Une vie qui parait simple et qui du jour au lendemain s’est vue bouleversée :
“On vivait à Bègles, quand le Parti Communiste a été dissout, nous avons déménagé, mais toujours sur Bègles, un jour, mois de novembre, je revenais de l’école, il y avait des policiers dans toute la maison qui fouillaient, qui ouvraient les tiroirs et mon père et ma mère ont été… on peut dire embarqués. Mon père n’est pas revenu, maman est revenue le dimanche. Je ne m’en souviens plus où j’ai été hébergée pendant trois jours et puis le combat continuait, quand il y a eu le premier attentat, mon père a été fusillé dans les premiers, on ne le croyait pas, c’est un gendarme de la ville de Bègles qui est venu nous l’annoncer, on ne le croyait pas…”

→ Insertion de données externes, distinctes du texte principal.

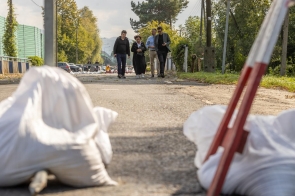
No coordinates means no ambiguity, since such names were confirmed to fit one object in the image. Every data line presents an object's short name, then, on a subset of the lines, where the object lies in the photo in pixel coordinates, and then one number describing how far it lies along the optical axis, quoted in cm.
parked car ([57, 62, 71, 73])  5254
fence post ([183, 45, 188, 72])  2425
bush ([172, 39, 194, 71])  2618
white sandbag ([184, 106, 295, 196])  234
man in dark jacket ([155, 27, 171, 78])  1780
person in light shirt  1833
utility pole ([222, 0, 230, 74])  2459
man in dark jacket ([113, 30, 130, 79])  1738
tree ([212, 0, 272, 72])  3741
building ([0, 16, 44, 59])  6316
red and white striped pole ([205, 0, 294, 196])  200
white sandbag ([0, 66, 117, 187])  256
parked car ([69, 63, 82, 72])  6901
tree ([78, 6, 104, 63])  10162
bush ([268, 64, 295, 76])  3381
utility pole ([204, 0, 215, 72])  2503
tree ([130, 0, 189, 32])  7400
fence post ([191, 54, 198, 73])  2497
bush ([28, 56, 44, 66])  4858
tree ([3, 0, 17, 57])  4066
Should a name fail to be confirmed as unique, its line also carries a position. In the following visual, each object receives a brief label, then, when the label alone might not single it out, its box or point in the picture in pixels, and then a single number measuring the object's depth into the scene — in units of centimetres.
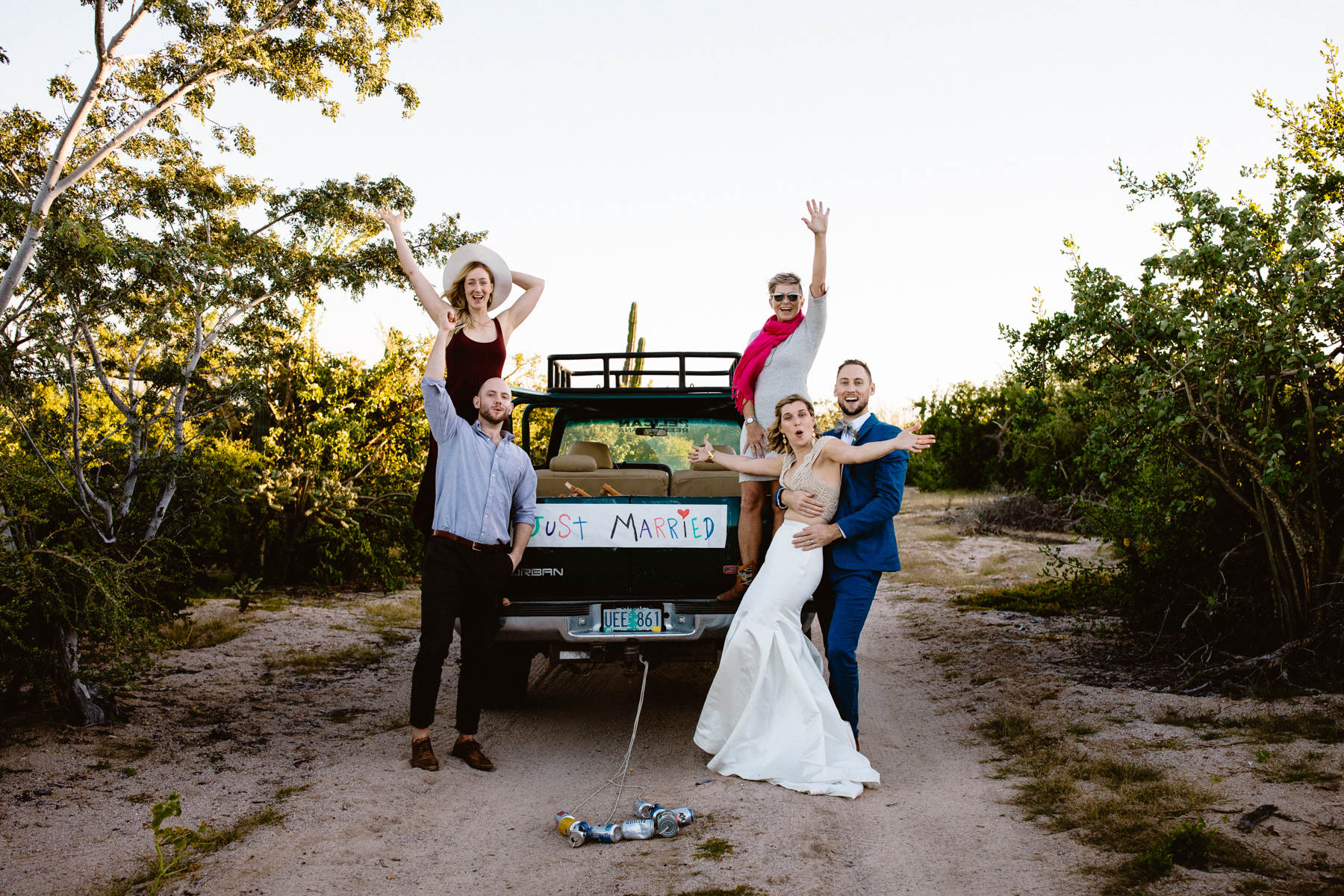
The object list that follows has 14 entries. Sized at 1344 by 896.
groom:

Elle poursuit son témoignage en racontant le départ de sa mère :
“Puis au mois de juillet, l’école allait s’arrêter, je suis revenue à la maison et là, il y avait un mot sur la table «c’est mon tour» et je ne l’ai jamais revue, c’était en juillet 1942, j’allais avoir 9 ans en décembre 1942”
Tout comme Michelle, plusieurs dizaines d’autres personnes se tenaient derrière la pancarte Famille, toutes réunies pour rendre hommage aux héros de la Résistance. Par la suite, nous avons continué notre échange avec Patrick Gratchoff, président de l’Association pour la mémoire des martyrs de l’aéronautique, que nous avions déjà rencontré le 7 octobre lors de la commémoration des martyrs de l’aéronautique. Une similitude entre les deux événements a été notée :
“On est dans une cérémonie mémorielle à Souge, totalement mémorielle, alors que pour nous en aéronautique on est aussi dans le mémoriel en partie mais on veut que l’Histoire serve au présent (…) il faut que cela ne se reproduise plus. Souge est représenté par le Conseil d’administration, nous sommes représentés au Conseil d’administration de Souge, donc on travaille en coopération.”

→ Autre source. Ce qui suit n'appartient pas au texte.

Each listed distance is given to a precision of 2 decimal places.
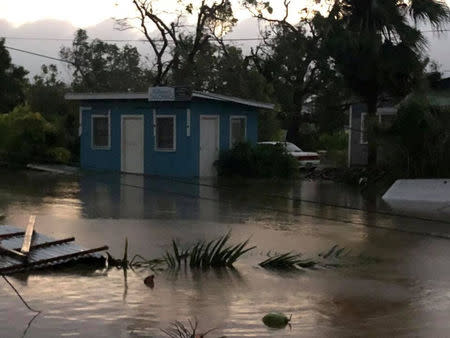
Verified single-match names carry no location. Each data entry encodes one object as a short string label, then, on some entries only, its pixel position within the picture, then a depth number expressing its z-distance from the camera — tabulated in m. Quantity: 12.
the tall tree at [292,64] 42.37
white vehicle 28.08
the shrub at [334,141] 37.51
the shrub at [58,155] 27.70
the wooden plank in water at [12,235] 9.48
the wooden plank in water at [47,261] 8.22
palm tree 22.38
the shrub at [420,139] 17.86
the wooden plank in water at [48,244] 8.92
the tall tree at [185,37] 36.47
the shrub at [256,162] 23.98
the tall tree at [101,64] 49.22
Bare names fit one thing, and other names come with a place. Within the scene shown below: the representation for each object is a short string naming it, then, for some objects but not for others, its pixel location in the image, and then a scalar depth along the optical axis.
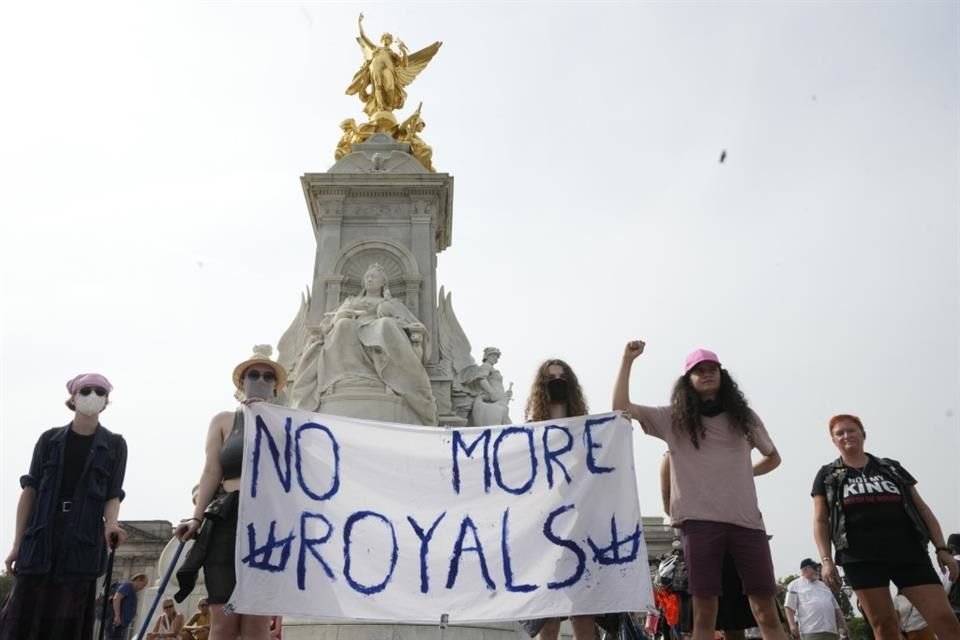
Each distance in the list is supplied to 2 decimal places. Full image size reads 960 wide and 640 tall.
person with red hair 5.39
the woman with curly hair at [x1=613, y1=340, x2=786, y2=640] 5.04
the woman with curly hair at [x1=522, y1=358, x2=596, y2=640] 6.16
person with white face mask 5.25
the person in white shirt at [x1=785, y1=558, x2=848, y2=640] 9.63
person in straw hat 5.12
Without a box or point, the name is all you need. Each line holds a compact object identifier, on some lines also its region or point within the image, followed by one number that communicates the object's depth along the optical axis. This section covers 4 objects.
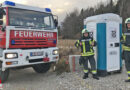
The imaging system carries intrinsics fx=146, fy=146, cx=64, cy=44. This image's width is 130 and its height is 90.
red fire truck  5.02
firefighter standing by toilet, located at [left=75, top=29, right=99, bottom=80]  5.53
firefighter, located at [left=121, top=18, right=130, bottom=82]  5.21
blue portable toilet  5.63
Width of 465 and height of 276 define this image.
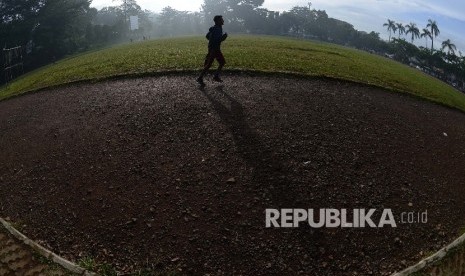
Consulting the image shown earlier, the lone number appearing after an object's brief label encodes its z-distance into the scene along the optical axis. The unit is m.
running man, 11.17
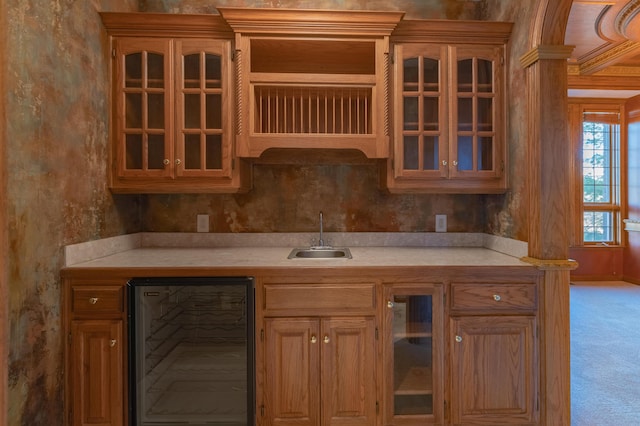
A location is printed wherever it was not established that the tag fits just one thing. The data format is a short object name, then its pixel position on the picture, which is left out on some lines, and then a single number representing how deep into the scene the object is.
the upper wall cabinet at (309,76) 2.08
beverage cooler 1.77
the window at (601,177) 5.38
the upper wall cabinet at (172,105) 2.12
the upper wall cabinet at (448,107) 2.16
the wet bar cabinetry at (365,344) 1.76
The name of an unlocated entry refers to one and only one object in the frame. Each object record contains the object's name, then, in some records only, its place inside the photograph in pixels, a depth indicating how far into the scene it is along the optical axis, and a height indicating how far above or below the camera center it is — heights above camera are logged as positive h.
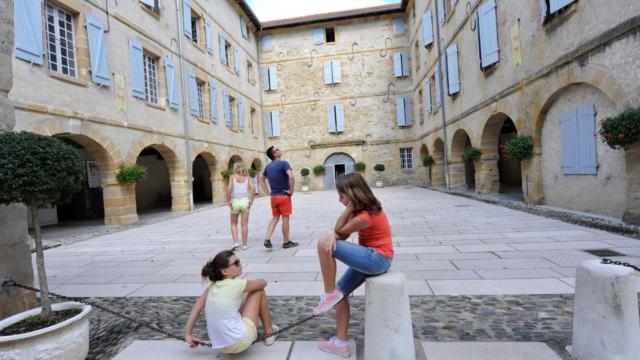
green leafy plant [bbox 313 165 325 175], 21.06 +0.26
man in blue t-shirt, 5.37 -0.22
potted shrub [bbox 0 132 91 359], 1.99 -0.08
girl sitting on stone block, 2.10 -0.49
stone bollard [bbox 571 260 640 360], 1.87 -0.89
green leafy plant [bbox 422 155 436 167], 17.14 +0.29
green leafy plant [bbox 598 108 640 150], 5.11 +0.40
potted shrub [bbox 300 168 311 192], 21.05 -0.25
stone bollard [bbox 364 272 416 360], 1.91 -0.85
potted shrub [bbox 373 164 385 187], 20.53 -0.04
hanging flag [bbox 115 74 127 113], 9.25 +2.50
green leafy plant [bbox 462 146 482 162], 11.10 +0.33
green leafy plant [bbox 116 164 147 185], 9.07 +0.29
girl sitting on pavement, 2.10 -0.81
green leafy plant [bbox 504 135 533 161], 8.28 +0.32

Il a continué en détaillant le travail réalisé avec le Conseil d’administration de Souge ainsi que les difficultés rencontrées lors du déchiffrage des documents historiques essentiels pour le devoir de mémoire :
“On est en train de faire le livre sur les fusillés de l’aéronautique et sur le camp de Beaudésert-Mérignac. On travaille en binôme sur des documents très fiables, historiques, vérifiés et comme le font les historiens, au moins deux documents se croisent pour affirmer que c’est bien officiel, c’est compliqué en ces périodes-là certains documents sont écrits puis photocopiés donc pas très lisibles.”
Ces commémorations et ces hommages rendus chaque année soulignent la nécessité de se souvenir des sacrifices faits par ces résistants et montrent l’importance du devoir de mémoire, tout en préservant le souvenir de cette période de l’Histoire. C’est donc avec un profond respect que nous, jeunes communistes, nous gardons en mémoire les 256 fusillés du camp de Souge, et chaque année, aux côtés de leurs familles, nous leur rendrons hommage.
“Dans la lande de Souge
à côté de Bordeaux
je partirai.
C’est dur de penser :
“pour toujours”
sans amour.
Je partirai demain
comme hier
mes copains
tombés
fusillés.
Le silence est plus lourd
après.
Plus intense
aussi.”
Extrait de “Souge” écrit par Jean Dartigues le 22 octobre 2006 et publié dans son recueil Poésie, je t’engage.